Des astronomes pensent avoir été témoins de la naissance d’un trou noir
Un astronome amateur, un bon timing et une étoile accompagnatrice se sont unis pour apporter la preuve directe qu’une supernova peut forme un objet semblable à un trou noir ou à une étoile à neutrons.
Image d’entête : représentation artistique d’un objet compact et de l’étoile bouffie qui l’accompagne. (ESO/L. Calçada)
Il s’agit d’un événement majeur pour la communauté astronomique, car c’est la première fois que des chercheurs ont pu observer ce processus en temps réel.
Selon Ping Chen, chercheur à l’Institut Weizmann des sciences en Israël et auteur principal de l’étude (lien plus bas) :
Nos recherches s’apparentent à la résolution d’un puzzle en rassemblant toutes les preuves possibles. Toutes les pièces qui s’alignent mènent à la vérité.
L’histoire commence par la découverte d’un nouvel objet brillant par un astronome amateur sud-africain, Berto Monard. Il a trouvé cet objet, désigné SN 2022jli, dans le bras spiral d’une galaxie appelée NGC 157, située à environ 76 millions d’années-lumière.
L’apparition d’un nouvel objet brillant dans le ciel suggère la présence d’une supernova. Les astronomes se sont donc empressés de braquer leurs télescopes sur cet objet, en s’appuyant sur d’autres études pour confirmer sa position et d’autres informations. Les supernovas sont difficiles à étudier, car elles sont impossibles à prévoir et disparaissent rapidement.
Une supernova est l’explosion violente d’une étoile à sa mort. Elles s’effondrent sous l’effet de leur propre gravité et l’explosion qui en résulte peut parfois être aussi brillante que des galaxies entières, jusqu’à ce qu’elle s’estompe à nouveau. Les trous noirs et les étoiles à neutrons, deux objets très denses produits par l’effondrement d’étoiles, sont les éléments dont les scientifiques sont presque certains qu’ils se produisent ensuite. Mais bien que nous ayons déjà vu des supernovas, cette étape (de la supernova à l’objet compact) n’a jamais été directement associée.

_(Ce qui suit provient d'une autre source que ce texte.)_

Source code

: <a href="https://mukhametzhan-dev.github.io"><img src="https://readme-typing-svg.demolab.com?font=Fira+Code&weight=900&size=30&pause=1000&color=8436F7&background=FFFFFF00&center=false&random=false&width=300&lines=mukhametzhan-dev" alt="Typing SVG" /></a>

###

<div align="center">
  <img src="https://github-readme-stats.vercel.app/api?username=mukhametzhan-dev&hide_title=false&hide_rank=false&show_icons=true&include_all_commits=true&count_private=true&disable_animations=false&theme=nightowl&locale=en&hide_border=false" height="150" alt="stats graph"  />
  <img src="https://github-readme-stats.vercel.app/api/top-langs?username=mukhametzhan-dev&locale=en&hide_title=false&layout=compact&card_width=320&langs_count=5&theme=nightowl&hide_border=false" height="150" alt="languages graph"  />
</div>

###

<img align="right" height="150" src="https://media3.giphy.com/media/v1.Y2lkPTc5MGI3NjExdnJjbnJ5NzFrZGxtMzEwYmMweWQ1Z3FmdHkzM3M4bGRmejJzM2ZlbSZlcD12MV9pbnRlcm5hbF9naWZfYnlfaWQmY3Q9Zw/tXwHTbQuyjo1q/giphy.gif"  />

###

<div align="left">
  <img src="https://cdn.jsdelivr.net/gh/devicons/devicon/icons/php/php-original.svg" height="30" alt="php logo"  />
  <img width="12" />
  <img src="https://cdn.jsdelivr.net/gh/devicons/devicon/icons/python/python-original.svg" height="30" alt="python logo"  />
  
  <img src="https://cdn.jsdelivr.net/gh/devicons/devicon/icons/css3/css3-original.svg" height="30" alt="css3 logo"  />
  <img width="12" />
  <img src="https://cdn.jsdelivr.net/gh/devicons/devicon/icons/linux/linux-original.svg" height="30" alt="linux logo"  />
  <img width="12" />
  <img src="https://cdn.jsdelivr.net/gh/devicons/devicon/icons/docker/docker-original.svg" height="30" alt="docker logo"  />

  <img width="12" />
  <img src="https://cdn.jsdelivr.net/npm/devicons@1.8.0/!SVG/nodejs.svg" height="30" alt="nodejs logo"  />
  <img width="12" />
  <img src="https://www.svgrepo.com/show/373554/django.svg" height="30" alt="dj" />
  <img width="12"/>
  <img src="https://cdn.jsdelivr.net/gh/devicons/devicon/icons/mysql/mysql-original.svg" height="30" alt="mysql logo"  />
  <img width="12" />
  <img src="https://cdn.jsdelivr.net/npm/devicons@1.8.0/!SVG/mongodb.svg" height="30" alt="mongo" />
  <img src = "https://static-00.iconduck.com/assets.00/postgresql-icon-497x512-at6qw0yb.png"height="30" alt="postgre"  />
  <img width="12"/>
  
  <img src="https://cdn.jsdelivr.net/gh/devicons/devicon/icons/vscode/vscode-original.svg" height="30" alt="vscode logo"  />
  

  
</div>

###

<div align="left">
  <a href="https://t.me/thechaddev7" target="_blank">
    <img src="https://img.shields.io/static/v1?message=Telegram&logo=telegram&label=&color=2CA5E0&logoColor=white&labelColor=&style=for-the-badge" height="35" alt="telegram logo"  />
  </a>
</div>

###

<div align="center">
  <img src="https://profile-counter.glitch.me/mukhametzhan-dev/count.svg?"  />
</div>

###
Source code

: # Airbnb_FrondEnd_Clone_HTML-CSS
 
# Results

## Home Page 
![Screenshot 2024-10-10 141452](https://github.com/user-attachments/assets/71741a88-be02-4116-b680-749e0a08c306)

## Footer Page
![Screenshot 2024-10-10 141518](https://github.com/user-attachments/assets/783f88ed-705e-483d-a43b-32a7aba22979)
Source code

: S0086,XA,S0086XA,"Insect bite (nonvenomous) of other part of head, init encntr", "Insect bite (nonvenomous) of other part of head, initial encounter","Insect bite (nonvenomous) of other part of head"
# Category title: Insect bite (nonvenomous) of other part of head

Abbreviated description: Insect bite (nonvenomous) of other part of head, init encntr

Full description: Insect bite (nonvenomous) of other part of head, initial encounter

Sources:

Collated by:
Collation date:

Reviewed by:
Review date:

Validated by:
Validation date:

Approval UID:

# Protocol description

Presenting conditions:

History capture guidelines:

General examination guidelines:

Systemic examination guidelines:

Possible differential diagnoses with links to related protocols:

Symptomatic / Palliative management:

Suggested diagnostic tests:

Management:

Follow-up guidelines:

Représentation artistique d’une étoile d’un système binaire survivant à la supernova de l’étoile qui l’accompagne. (ESO/L. Calçada)
SN 2022jli n’a pas respecté les règles spatiales habituelles. Elle a commencé par être brillante, puis a lentement commencé à s’assombrir, avant de s’éclaircir à nouveau un mois après sa découverte, puis de créer d’étranges fluctuations tous les 12 jours environ pendant les 200 jours qui ont suivi.
Selon Thomas Moore, de l’université Queen’s de Belfast, dont l’étude de la supernova a été publiée l’année dernière :
Dans les données de SN 2022jli, nous observons une séquence répétitive d’éclaircissement et d’affaiblissement. C’est la première fois que des oscillations périodiques répétées, sur plusieurs cycles, ont été détectées dans la courbe de lumière d’une supernova.
Les deux équipes pensent qu’une deuxième étoile, qui a survécu à l’explosion de la supernova, est la coupable, et c’est ce qui leur a permis de « voir » l’objet compact. Les équipes supposent que le trou noir ou l’étoile à neutrons volerait de l’hydrogène à l’atmosphère « gonflée » de cette étoile, et qu’il s’agirait d’un « trou noir » ou d’une étoile à neutrons. Ce vol, ou accrétion, libère beaucoup d’énergie sous forme d’ondes, qui constituent les oscillations captées par les chercheurs.
Représentation artistique du processus qui a conduit à SN 2022jli, et de son étrange évolution. (ESO/L. Calçada)
Selon les chercheurs dans leur étude :
Les propriétés sans précédent de SN 2022jli indiquent que tout ce qui se passe dans le système devrait être un phénomène rare, ce qui pourrait s’expliquer par la rareté d’un système binaire lié survivant à l’explosion d’une supernova. SN 2022jli établit un lien direct entre l’explosion d’une supernova et la formation d’un objet compact.
L’étude publiée dans Nature : A 12.4-day periodicity in a close binary system after a supernova et présentée sur le site de l’Observatoire Européen Austral : Le chaînon manquant est découvert : les supernovae donnent naissance à des trous noirs ou à des étoiles à neutrons.